The group number of a battery is usually located on the battery top. It is used to find out the physical size of the battery with a battery size chart. A battery size chart will tell you, for example, that a battery marked as a group 24 has a length of 10 1/4 inches; a width of 6 7/8 inches; and a height of 8 5/8 inches.
The group numbers starting with a 2 indicate a top terminal battery. A group number starting with a 7 indicates side terminal design. The letter F indicates batteries for Ford vehicles that use terminal posts in a reverse position from other batteries.
Battery charts also list an electrical rating for the battery. This is as important as the size because a battery that is not matched electrically to the car's electrical system can lead to electrical problems.
Battery charts also rate the battery's the cold cranking power capacity. Capacity is a measure of how long a battery can supply current. It is determined by the amount of active material and electrolyte in each cell. A battery with a few small plates will become discharged very quickly when supplying a high current demand. On the other hand, one with many large plates can supply current for a longer period of time.
In the cold cranking power test, the current that can be drawn from the battery for 30 seconds at 0'F is measured. The higher the current, the higher the battery capacity. A single group number may have many different cold cranking power ratings. Always be sure to use a battery with the correct capacity rating.
Automotive and Conventional Batteries
An automotive battery is an electrochemical device that provides for and stores electrical energy. When the battery is connected to an external load, such as a starter motor, an energy conversion occurs that results in an electrical current flowing through the circuit. Electrical energy is produced in the battery by the chemical reaction that occurs between two dissimilar plates that are immersed in an electrolyte solution. The automotive battery produces direct current (DC) electricity that flows in only one direction.
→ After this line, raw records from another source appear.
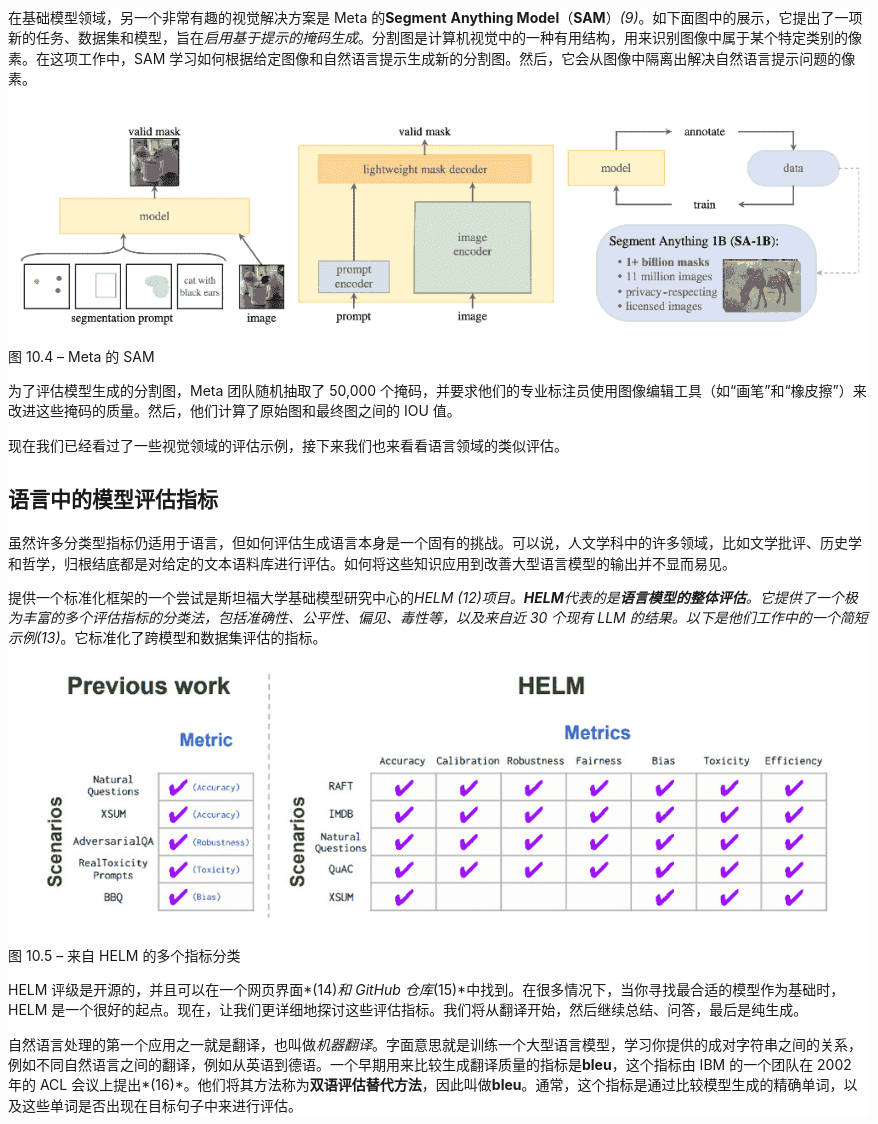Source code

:在基础模型领域，另一个非常有趣的视觉解决方案是 Meta 的**Segment** **Anything Model**（**SAM**）*(9)*。如下面图中的展示，它提出了一项新的任务、数据集和模型，旨在*启用基于提示的掩码生成*。分割图是计算机视觉中的一种有用结构，用来识别图像中属于某个特定类别的像素。在这项工作中，SAM 学习如何根据给定图像和自然语言提示生成新的分割图。然后，它会从图像中隔离出解决自然语言提示问题的像素。

![图 10.4 – Meta 的 SAM](img/B18942_Figure_10_04.jpg)

图 10.4 – Meta 的 SAM

为了评估模型生成的分割图，Meta 团队随机抽取了 50,000 个掩码，并要求他们的专业标注员使用图像编辑工具（如“画笔”和“橡皮擦”）来改进这些掩码的质量。然后，他们计算了原始图和最终图之间的 IOU 值。

现在我们已经看过了一些视觉领域的评估示例，接下来我们也来看看语言领域的类似评估。

## 语言中的模型评估指标

虽然许多分类型指标仍适用于语言，但如何评估生成语言本身是一个固有的挑战。可以说，人文学科中的许多领域，比如文学批评、历史学和哲学，归根结底都是对给定的文本语料库进行评估。如何将这些知识应用到改善大型语言模型的输出并不显而易见。

提供一个标准化框架的一个尝试是斯坦福大学基础模型研究中心的*HELM* *(12)*项目。**HELM**代表的是**语言模型的整体评估**。它提供了一个极为丰富的多个评估指标的分类法，包括准确性、公平性、偏见、毒性等，以及来自近 30 个现有 LLM 的结果。以下是他们工作中的一个简短示例*(13)*。它标准化了跨模型和数据集评估的指标。

![图 10.5 – 来自 HELM 的多个指标分类](img/B18942_Figure_10_05.jpg)

图 10.5 – 来自 HELM 的多个指标分类

HELM 评级是开源的，并且可以在一个网页界面*(14)*和 GitHub 仓库*(15)*中找到。在很多情况下，当你寻找最合适的模型作为基础时，HELM 是一个很好的起点。现在，让我们更详细地探讨这些评估指标。我们将从翻译开始，然后继续总结、问答，最后是纯生成。

自然语言处理的第一个应用之一就是翻译，也叫做*机器翻译*。字面意思就是训练一个大型语言模型，学习你提供的成对字符串之间的关系，例如不同自然语言之间的翻译，例如从英语到德语。一个早期用来比较生成翻译质量的指标是**bleu**，这个指标由 IBM 的一个团队在 2002 年的 ACL 会议上提出*(16)*。他们将其方法称为**双语评估替代方法**，因此叫做**bleu**。通常，这个指标是通过比较模型生成的精确单词，以及这些单词是否出现在目标句子中来进行评估。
When discharging the battery (current flowing from the battery), the battery changes chemical energy into electrical energy. It is through this change that the battery releases stored energy. During charging (current flowing through the battery from the charging system), electrical energy is converted into chemical energy. As a result, the battery can store energy until it is needed.
The automotive battery has several important functions, including:
1. It operates the starting motor, ignition system, electronic fuel injection, and other electrical devices for the engine during cranking and starting.
2. It supplies all the electrical power for the vehicle accessories whenever the engine is not running or at low idle.
3. It furnishes current for a limited time whenever electrical demands exceed charging system output.
4. It acts as a stabilizer of voltage for the entire automotive electrical system.
5. It stores energy for extended periods of time.
The largest demand placed on the battery occurs when it must supply current to operate the starter motor. The amperage requirements of a starter motor may be over several hundred amperes. This requirement is also affected by temperatures, engine size, and engine condition.